Missouri Ethics Commission records indicate that on July 29 Speaker of the House Rod Jetton, R-Marble Hill, did some traveling with fellow Representatives Shannon Cooper and Tom Dempsey. Though the records are not specific, they do indicate each of the three representatives received $63 for travel from Kyna Iman. Since the entity she was representing was the Missouri Canoe and Floaters Association, it is fairly easy to guess what that travel might have signified.
On June 20, Jetton was the recipient of a meal costing $102.19 (mighty fine eating in these parts) from superlobbyist William Gamble, allegedly representing the Kansas City, Missouri, the Missouri Beverage Association, and the Missouri Railroad Association.
A month earlier, on May 24, it was Nancy Giddens, lobbyist for the Greater Kansas City Chamber of Commerce, who bought Jetton a lunch worth $40, one of two $40 meals she bought him during the month.
In fact, in the three years since the Missouri House of Representatives, in good part due to Jetton's leadership, passed bills stripping thousands of poor Missourians from Medicaid, the speaker has received $2,964.33 worth of gifts from lobbyists, including $820.81 during the first seven months of 2007, and $1,230.88 in 2006.
It would be surprising to hear that any of the lobbyist-supplied meals included Pop-Tarts or Twinkies. That is why it is so disappointing to hear Jetton disparage the poor during his remarks at the Ozarks Food Harvest Conference in Springfield last week, which were the subject of Editorial Page Editor Tony Messenger's column in today's Springfield News-Leader. In the column, Messenger notes Jetton talked about the fact that at one time he was on food stamps:
But unlike Jetton, I don't feel it's appropriate to throw those shoes in the trash now that I can afford new ones.
That's what Jetton did when he implied that the problem with the food stamp program is that single women on welfare are spending their food stamp money on "Twinkies, Pop Tarts and steak."
Let's blame the lazy single parents on welfare.
It must be their fault.
"Americans pay their taxes, and they want to help other people," Jetton said. "We're a generous country. But they get frustrated when they don't see it going to the people who really need it."
Let's apply Jetton's logic to the legislative body he's been leading the past couple of years.
Did the Missourians who pay their taxes really want to see more than $100 million worth of tax credits going to well-heeled business interests in the form of the so-called economic development bill that Jetton supported, a bill that was thankfully vetoed by Gov. Matt Blunt? Even the slimmed-down version passed by Jetton et al. takes about $70 million in tax credits and applies it to big business in a variety of different fashions. Who's eating steak in that equation?
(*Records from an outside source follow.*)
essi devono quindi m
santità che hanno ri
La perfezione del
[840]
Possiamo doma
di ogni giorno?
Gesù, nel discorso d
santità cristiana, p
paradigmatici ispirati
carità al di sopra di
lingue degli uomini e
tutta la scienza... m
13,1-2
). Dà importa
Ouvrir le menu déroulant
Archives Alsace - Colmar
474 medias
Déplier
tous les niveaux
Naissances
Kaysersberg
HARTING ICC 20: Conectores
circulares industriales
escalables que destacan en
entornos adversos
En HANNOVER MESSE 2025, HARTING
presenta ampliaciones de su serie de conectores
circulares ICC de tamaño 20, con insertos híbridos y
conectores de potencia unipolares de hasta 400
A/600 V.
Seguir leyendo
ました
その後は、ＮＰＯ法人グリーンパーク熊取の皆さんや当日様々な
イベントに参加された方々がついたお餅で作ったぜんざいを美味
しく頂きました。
Access to money is a nice thing that many Missourians, especially the ones disparaged in Jetton's speech, long for. This "pop-tarts, twinkies, and steak" group of single women, a quick easy applause line that backfired on the speaker, would love to have some of the big bucks Jetton's leadership committee received during the second quarter of 2007, according to the July disclosure report filed with the Missouri Ethics Commission.
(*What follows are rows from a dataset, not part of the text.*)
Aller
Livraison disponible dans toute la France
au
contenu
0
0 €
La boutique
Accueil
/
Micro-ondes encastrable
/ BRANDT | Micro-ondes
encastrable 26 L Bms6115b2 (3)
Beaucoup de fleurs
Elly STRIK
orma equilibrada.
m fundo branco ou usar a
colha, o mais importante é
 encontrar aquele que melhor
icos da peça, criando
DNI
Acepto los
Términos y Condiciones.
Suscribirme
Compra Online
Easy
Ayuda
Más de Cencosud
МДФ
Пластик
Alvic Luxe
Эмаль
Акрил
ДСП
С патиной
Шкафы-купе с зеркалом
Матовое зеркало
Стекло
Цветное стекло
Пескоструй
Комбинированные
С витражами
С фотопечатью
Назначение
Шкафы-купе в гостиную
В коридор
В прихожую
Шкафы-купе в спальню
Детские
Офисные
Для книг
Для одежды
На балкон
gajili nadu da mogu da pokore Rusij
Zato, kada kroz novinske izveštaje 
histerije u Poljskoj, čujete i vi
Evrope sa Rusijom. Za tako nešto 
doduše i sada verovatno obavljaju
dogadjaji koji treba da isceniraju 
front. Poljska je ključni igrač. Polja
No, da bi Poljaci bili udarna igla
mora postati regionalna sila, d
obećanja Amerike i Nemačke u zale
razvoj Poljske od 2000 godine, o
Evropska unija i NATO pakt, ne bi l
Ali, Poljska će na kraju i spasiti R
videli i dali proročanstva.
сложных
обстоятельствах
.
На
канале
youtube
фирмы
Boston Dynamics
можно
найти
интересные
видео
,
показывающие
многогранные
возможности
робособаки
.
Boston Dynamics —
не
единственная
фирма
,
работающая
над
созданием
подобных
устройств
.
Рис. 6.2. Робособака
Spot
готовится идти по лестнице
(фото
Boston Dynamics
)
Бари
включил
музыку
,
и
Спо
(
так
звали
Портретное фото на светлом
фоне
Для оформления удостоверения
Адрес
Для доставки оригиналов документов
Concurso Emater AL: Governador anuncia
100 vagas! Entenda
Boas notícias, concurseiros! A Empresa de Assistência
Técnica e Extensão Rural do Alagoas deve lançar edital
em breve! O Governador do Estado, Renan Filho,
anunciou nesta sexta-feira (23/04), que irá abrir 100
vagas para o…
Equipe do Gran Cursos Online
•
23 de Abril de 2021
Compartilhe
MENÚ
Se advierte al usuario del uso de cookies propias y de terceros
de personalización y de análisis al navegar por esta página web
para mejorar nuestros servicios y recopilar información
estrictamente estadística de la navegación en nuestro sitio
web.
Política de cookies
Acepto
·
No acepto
Jetton's committee received $5,000 from Carthage-based Fortune 500 company Leggett & Platt, $10,000 from the Missouri Health Care Association, the same group that did its best to water down reforms sought by Rep. Kevin Wilson, R-Neosho, following the Anderson Guest House fire, $2,000 from the Missouri Insurance Coalition, and $25,000 from retired billionaire Rex Sinquefield.
Yes, that kind of money would buy a lot of "pop tarts, twinkies, and steak," but more importantly, it would be a great start in keeping people from going hungry.